### JOB
Copy out every line of the data below word for word, in the same order and with the same line breaks.

### RECORDS SHOWN
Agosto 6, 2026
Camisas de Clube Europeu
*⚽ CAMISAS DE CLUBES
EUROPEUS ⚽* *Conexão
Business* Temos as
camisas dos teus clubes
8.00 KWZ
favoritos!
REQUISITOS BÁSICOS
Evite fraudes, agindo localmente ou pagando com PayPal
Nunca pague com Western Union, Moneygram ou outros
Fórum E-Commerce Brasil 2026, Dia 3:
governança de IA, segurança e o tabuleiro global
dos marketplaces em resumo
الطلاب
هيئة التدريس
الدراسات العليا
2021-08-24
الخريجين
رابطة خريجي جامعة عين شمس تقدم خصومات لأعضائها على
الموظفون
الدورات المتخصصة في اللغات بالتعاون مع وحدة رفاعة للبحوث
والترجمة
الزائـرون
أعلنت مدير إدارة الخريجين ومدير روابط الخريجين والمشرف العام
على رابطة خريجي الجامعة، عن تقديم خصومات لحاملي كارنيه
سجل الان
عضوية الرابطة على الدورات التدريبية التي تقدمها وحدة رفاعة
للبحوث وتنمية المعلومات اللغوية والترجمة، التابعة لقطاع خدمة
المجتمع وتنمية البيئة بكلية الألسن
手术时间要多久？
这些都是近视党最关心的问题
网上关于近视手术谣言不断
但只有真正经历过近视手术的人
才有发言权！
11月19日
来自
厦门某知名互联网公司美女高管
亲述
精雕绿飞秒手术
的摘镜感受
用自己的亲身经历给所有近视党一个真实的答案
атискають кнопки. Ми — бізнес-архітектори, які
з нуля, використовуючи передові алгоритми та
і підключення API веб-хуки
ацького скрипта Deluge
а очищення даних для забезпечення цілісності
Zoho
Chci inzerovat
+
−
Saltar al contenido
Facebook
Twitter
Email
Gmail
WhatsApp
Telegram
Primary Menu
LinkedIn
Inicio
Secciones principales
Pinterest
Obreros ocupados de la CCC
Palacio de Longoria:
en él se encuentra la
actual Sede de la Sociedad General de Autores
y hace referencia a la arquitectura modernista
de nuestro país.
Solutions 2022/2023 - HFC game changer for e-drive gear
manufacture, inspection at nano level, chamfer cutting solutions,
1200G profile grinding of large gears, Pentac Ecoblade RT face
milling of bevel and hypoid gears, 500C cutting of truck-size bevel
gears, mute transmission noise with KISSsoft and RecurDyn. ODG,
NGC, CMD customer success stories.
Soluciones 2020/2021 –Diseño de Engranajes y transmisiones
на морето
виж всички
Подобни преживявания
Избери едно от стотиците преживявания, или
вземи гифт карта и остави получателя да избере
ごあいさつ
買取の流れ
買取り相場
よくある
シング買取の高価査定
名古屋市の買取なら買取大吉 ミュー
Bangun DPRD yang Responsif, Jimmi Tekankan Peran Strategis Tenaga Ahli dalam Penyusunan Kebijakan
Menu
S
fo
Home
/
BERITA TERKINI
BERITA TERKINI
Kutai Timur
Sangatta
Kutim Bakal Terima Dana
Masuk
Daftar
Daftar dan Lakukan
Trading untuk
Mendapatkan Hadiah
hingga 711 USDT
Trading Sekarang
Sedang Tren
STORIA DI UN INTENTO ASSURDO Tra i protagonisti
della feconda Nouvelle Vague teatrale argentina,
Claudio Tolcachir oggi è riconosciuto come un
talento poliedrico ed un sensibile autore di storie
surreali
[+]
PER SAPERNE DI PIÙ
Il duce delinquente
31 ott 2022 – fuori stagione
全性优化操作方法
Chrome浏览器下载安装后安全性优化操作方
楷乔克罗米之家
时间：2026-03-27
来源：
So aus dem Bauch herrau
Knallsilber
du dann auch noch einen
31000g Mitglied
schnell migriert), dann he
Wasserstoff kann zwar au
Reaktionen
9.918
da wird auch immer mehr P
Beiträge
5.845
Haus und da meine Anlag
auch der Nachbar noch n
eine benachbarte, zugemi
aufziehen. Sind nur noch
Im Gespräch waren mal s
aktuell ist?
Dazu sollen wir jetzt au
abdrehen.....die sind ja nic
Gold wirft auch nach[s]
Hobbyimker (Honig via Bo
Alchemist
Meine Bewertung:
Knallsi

### WRITTEN RESPONSE
Agosto 6, 2026
Camisas de Clube Europeu
*⚽ CAMISAS DE CLUBES
EUROPEUS ⚽* *Conexão
Business* Temos as
camisas dos teus clubes
8.00 KWZ
favoritos!
REQUISITOS BÁSICOS
Evite fraudes, agindo localmente ou pagando com PayPal
Nunca pague com Western Union, Moneygram ou outros
Fórum E-Commerce Brasil 2026, Dia 3:
governança de IA, segurança e o tabuleiro global
dos marketplaces em resumo
الطلاب
هيئة التدريس
الدراسات العليا
2021-08-24
الخريجين
رابطة خريجي جامعة عين شمس تقدم خصومات لأعضائها على
الموظفون
الدورات المتخصصة في اللغات بالتعاون مع وحدة رفاعة للبحوث
والترجمة
الزائـرون
أعلنت مدير إدارة الخريجين ومدير روابط الخريجين والمشرف العام
على رابطة خريجي الجامعة، عن تقديم خصومات لحاملي كارنيه
سجل الان
عضوية الرابطة على الدورات التدريبية التي تقدمها وحدة رفاعة
للبحوث وتنمية المعلومات اللغوية والترجمة، التابعة لقطاع خدمة
المجتمع وتنمية البيئة بكلية الألسن
手术时间要多久？
这些都是近视党最关心的问题
网上关于近视手术谣言不断
但只有真正经历过近视手术的人
才有发言权！
11月19日
来自
厦门某知名互联网公司美女高管
亲述
精雕绿飞秒手术
的摘镜感受
用自己的亲身经历给所有近视党一个真实的答案
атискають кнопки. Ми — бізнес-архітектори, які
з нуля, використовуючи передові алгоритми та
і підключення API веб-хуки
ацького скрипта Deluge
а очищення даних для забезпечення цілісності
Zoho
Chci inzerovat
+
−
Saltar al contenido
Facebook
Twitter
Email
Gmail
WhatsApp
Telegram
Primary Menu
LinkedIn
Inicio
Secciones principales
Pinterest
Obreros ocupados de la CCC
Palacio de Longoria:
en él se encuentra la
actual Sede de la Sociedad General de Autores
y hace referencia a la arquitectura modernista
de nuestro país.
Solutions 2022/2023 - HFC game changer for e-drive gear
manufacture, inspection at nano level, chamfer cutting solutions,
1200G profile grinding of large gears, Pentac Ecoblade RT face
milling of bevel and hypoid gears, 500C cutting of truck-size bevel
gears, mute transmission noise with KISSsoft and RecurDyn. ODG,
NGC, CMD customer success stories.
Soluciones 2020/2021 –Diseño de Engranajes y transmisiones
на морето
виж всички
Подобни преживявания
Избери едно от стотиците преживявания, или
вземи гифт карта и остави получателя да избере
ごあいさつ
買取の流れ
買取り相場
よくある
シング買取の高価査定
名古屋市の買取なら買取大吉 ミュー
Bangun DPRD yang Responsif, Jimmi Tekankan Peran Strategis Tenaga Ahli dalam Penyusunan Kebijakan
Menu
S
fo
Home
/
BERITA TERKINI
BERITA TERKINI
Kutai Timur
Sangatta
Kutim Bakal Terima Dana
Masuk
Daftar
Daftar dan Lakukan
Trading untuk
Mendapatkan Hadiah
hingga 711 USDT
Trading Sekarang
Sedang Tren
STORIA DI UN INTENTO ASSURDO Tra i protagonisti
della feconda Nouvelle Vague teatrale argentina,
Claudio Tolcachir oggi è riconosciuto come un
talento poliedrico ed un sensibile autore di storie
surreali
[+]
PER SAPERNE DI PIÙ
Il duce delinquente
31 ott 2022 – fuori stagione
全性优化操作方法
Chrome浏览器下载安装后安全性优化操作方
楷乔克罗米之家
时间：2026-03-27
来源：
So aus dem Bauch herrau
Knallsilber
du dann auch noch einen
31000g Mitglied
schnell migriert), dann he
Wasserstoff kann zwar au
Reaktionen
9.918
da wird auch immer mehr P
Beiträge
5.845
Haus und da meine Anlag
auch der Nachbar noch n
eine benachbarte, zugemi
aufziehen. Sind nur noch
Im Gespräch waren mal s
aktuell ist?
Dazu sollen wir jetzt au
abdrehen.....die sind ja nic
Gold wirft auch nach[s]
Hobbyimker (Honig via Bo
Alchemist
Meine Bewertung:
Knallsi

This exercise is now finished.